SYDNEY (Reuters) - Bernard Tomic’s season got just a little bit worse on Thursday when Marinko Matosevic’s victory at the Basel International ensured he would take over from his better-known compatriot as Australian number one.
Tomic, who turned 20 last Sunday, lost 6-0 6-2 to Mikhail Youzhny in the first round in Basel on Tuesday and could now also drop out of the top 50 when the new rankings are announced on Monday.
Australia’s great young hope since he signed a deal with renowned sports agency IMG at the age of 13, Tomic had a breakthrough year in 2011 when he reached the quarter-finals at Wimbledon and was expected to build on that this year.
It started well enough when he reached the semi-finals at the Brisbane International and the last 16 at the Australian Open, where he put in an impressive performance against Roger Federer. In June, he reached a high of 27th in the rankings.
His defeat in Basel, however, was the ninth time he had lost in his first match at a tournament since the French Open and came after he pulled out of last week’s Stockholm Open citing fatigue.
To add to his discomfort, Tomic has had to live with the nickname “Tomic the Tank Engine” since fading late in his second round match against Andy Roddick at the U.S. Open in August.
After a 6-4 6-0 first round defeat to Florian Mayer at the Shanghai Masters earlier this month, Tomic admitted he had only given “85 percent” and was struggling with fatigue and pressure.
”It’s been a long year,“ he said. ”I played a lot of tournaments. Haven’t had time to rest.
”I think I only rested one week after Roland Garros. I think it was the wrong sort of move that I made. I think it’s costing me now the last few months. My performance has not been as good.
“This is my first big year,” he added. “It takes a lot out of you. I feel the pressure now is starting to kick in. I‘m starting to feel that at tournaments where I defend. It’s a bloody tough thing to respond to.”
Darren Cahill, who coached former world number ones Andre Agassi and Lleyton Hewitt, suggested Tomic should now bring his season to an early end.
“Someone needs to put Bernie Tomic on the flying kangaroo,” he Tweeted on Wednesday. “Year was done weeks ago. Charge up the batteries, get faster & stronger for 2013.”
Cahill also joined the groundswell of opinion calling for Tomic to employ a more experienced coach in place of his father, John.
Undoubtedly talented, the rangy and unorthodox Tomic has rarely been a stranger to controversy, with his career punctuated by rows with officialdom.

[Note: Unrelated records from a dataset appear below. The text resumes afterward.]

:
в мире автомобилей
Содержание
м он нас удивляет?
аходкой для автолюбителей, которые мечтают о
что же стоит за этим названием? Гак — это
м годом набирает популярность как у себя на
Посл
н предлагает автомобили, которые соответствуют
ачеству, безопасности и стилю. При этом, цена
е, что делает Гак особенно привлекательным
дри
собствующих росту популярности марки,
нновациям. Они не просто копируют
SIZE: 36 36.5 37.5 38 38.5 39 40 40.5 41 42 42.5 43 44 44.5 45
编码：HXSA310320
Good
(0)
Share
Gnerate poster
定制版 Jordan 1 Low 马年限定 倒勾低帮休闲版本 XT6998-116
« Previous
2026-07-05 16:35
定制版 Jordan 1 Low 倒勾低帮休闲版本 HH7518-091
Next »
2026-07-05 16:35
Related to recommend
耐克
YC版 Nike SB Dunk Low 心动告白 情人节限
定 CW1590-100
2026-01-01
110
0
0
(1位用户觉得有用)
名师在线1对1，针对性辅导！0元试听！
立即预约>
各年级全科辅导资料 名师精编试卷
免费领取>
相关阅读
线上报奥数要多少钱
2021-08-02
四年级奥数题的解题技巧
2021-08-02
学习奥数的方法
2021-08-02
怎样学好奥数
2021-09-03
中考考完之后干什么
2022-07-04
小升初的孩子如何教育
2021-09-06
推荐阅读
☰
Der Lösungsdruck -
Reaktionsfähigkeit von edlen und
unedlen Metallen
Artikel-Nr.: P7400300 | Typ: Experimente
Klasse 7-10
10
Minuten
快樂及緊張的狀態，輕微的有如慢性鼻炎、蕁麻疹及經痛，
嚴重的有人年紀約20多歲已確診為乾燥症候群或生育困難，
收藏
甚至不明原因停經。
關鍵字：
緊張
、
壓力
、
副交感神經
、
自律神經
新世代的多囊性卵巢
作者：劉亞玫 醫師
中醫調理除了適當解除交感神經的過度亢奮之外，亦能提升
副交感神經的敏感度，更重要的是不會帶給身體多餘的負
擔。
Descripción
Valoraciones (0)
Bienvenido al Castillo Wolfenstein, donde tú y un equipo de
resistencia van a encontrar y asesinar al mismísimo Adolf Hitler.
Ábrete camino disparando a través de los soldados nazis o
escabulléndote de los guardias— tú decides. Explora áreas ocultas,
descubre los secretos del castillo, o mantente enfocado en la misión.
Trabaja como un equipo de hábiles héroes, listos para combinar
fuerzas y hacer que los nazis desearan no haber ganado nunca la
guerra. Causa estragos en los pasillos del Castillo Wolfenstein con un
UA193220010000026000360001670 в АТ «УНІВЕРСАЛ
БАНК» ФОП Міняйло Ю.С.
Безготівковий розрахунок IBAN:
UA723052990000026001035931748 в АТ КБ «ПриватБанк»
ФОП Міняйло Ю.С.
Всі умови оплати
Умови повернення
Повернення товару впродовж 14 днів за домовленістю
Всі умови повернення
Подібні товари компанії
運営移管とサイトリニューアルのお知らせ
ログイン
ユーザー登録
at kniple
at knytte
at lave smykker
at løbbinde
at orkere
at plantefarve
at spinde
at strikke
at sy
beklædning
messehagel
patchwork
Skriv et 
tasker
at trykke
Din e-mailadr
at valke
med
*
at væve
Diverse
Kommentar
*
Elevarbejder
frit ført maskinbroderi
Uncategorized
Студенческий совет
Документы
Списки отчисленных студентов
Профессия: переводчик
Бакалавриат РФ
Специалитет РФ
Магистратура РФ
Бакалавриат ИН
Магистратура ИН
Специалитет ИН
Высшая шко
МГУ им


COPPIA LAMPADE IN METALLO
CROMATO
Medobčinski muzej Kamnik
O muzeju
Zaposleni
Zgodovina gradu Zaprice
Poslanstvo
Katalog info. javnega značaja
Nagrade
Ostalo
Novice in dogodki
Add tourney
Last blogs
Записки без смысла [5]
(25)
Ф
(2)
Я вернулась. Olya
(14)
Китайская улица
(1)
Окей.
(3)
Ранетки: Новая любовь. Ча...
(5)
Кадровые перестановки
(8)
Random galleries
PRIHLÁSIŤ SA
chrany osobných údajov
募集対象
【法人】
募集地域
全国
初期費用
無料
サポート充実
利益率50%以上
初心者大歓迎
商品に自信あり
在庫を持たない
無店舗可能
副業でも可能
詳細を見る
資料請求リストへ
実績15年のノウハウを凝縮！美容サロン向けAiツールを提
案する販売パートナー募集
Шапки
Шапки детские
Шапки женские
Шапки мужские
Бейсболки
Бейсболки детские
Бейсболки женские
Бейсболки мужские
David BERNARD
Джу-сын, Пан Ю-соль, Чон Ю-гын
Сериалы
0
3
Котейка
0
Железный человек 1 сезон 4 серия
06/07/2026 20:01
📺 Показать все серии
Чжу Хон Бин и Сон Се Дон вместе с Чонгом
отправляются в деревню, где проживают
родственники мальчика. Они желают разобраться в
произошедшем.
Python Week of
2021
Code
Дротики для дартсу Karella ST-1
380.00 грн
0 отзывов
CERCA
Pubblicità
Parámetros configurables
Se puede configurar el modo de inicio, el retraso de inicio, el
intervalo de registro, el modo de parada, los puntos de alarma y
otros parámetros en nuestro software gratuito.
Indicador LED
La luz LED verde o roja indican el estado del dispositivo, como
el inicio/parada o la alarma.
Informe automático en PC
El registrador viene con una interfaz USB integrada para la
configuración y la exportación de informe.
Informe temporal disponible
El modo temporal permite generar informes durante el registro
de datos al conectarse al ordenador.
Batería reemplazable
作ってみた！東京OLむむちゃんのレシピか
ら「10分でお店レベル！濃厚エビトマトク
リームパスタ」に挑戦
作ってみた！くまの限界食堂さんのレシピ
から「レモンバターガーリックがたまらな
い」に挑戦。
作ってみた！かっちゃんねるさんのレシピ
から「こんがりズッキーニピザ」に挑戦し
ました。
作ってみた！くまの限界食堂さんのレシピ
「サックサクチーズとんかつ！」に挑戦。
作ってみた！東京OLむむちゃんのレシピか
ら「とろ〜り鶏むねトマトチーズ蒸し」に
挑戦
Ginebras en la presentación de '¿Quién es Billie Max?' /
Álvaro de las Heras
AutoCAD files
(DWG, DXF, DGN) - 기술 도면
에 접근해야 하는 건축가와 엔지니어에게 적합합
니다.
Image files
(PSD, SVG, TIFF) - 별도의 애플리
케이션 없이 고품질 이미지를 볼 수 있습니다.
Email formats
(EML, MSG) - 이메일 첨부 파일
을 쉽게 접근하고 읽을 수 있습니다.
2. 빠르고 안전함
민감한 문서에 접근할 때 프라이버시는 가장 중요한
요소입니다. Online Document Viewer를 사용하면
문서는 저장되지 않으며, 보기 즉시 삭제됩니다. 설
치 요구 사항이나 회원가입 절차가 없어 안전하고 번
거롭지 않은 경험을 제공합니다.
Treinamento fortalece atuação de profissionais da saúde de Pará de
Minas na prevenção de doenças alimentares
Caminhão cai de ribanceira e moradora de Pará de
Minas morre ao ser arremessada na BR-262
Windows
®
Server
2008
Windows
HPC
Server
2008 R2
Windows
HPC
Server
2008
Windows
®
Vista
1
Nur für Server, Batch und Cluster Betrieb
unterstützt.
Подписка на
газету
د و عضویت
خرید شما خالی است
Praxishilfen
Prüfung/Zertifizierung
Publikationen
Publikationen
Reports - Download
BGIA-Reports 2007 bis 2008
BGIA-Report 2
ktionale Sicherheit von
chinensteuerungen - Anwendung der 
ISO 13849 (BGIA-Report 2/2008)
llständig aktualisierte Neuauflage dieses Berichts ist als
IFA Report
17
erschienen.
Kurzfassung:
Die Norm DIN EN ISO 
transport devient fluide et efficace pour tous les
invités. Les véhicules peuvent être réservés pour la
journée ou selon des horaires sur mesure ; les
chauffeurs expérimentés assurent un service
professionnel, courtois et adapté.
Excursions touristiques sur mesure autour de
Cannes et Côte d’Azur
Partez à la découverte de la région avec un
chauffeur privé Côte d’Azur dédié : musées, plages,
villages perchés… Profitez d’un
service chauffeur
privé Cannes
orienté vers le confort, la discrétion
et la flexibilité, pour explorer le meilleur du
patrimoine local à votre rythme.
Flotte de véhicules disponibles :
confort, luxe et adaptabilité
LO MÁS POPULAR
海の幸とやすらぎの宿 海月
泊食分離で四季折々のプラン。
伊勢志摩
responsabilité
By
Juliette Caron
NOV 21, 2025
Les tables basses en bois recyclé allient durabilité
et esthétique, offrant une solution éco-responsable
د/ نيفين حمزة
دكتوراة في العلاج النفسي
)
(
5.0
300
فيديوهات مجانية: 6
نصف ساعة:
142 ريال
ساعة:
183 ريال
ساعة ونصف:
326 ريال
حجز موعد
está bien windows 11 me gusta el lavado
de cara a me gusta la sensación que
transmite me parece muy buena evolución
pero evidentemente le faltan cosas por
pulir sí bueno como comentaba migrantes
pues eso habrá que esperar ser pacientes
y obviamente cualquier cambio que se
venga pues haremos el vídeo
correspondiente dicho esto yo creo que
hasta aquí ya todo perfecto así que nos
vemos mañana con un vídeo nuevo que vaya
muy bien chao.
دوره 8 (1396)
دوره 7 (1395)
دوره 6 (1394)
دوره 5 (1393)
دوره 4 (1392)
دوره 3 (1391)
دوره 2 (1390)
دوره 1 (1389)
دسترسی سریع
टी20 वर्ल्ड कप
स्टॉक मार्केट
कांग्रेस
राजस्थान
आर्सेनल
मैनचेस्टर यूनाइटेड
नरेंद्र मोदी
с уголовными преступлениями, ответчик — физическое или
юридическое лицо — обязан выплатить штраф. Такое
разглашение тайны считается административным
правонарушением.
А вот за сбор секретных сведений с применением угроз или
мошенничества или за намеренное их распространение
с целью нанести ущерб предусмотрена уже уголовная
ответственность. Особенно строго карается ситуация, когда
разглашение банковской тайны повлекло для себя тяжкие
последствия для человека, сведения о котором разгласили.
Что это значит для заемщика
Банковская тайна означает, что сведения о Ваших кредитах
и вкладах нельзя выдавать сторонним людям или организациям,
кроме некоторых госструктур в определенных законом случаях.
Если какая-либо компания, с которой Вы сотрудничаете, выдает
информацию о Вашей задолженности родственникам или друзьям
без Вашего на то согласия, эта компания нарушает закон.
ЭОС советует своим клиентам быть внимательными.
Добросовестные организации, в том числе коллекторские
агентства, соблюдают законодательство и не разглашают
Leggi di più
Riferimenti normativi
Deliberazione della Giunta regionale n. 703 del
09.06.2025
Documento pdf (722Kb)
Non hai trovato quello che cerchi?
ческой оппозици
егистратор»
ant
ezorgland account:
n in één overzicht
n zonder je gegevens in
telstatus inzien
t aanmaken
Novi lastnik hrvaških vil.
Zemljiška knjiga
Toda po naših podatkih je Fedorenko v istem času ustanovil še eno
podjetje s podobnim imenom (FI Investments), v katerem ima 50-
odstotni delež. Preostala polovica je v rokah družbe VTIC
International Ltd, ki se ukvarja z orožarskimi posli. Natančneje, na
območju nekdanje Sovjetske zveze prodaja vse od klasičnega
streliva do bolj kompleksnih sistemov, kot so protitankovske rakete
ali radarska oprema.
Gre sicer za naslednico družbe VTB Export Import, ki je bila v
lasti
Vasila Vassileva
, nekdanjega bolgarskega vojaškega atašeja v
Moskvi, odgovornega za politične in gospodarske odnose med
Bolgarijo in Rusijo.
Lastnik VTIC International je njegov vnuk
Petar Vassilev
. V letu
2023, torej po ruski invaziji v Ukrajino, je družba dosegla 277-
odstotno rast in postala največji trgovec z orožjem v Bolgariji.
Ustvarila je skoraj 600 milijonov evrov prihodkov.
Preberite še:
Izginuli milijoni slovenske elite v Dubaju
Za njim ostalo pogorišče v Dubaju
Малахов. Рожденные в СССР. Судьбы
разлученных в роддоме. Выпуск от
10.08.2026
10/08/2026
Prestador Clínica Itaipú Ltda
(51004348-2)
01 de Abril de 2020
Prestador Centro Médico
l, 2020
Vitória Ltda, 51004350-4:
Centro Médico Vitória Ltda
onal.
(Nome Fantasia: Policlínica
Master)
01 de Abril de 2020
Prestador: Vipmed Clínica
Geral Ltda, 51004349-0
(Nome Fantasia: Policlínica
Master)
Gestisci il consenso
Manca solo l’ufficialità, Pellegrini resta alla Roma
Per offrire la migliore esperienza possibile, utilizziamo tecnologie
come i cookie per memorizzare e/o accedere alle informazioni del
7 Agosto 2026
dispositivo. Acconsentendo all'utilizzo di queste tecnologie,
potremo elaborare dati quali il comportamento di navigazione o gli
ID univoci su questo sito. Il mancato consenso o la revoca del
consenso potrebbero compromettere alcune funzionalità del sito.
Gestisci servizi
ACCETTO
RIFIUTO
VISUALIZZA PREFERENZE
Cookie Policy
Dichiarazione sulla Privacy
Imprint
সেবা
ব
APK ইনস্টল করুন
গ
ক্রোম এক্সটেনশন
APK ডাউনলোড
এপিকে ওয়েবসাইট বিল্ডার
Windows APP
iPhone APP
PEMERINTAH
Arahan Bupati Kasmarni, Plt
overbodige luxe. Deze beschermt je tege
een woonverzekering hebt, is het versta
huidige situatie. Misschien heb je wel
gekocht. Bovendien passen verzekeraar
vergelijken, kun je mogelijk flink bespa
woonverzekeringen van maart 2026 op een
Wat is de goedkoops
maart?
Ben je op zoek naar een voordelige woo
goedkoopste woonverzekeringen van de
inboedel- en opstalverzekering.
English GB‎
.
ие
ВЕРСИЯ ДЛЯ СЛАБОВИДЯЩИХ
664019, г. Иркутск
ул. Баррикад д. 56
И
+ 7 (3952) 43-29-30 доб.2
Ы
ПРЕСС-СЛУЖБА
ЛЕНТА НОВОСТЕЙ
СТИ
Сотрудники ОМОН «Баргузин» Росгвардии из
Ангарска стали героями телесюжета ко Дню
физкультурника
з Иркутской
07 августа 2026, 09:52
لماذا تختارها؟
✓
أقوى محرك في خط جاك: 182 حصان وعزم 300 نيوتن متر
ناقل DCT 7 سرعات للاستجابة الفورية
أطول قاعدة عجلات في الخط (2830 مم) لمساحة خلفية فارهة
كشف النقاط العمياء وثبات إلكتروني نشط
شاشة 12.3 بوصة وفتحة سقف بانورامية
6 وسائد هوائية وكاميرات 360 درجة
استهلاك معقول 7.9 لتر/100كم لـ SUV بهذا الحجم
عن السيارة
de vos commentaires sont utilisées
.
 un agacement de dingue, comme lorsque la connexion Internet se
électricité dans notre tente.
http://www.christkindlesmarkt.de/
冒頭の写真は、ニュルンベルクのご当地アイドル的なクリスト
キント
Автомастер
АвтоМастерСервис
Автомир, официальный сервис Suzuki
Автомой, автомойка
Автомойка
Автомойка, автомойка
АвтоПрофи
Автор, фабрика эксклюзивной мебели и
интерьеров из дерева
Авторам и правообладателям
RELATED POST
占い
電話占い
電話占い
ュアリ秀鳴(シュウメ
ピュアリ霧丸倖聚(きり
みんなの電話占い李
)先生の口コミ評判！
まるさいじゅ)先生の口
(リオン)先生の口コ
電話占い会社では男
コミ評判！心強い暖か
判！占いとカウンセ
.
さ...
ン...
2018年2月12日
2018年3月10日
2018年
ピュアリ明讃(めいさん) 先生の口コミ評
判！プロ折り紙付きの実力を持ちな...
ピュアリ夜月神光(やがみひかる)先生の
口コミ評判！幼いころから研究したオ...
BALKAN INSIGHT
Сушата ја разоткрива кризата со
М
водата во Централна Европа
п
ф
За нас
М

One of the earliest clashes came when his father ordered the then 16-year-old to walk off court at a development event in protest at inaction against what he alleged was repeated foot-faulting by his opponent, Matosevic.
World number two Novak Djokovic said Tomic would eventually learn not to be as honest with the media as he was with the “85 percent” comment in Shanghai, and still had a big future.
“I still do think he has a talent, a potential,” the Australian Open champion said in Shanghai.
”There’s a lot of things going on there through his head. He’s probably aware of the fact that he can face the big players ... So physically and mentally, he’s there.
“But if he can do it on a regular basis, that’s something that tennis is actually asking from him.”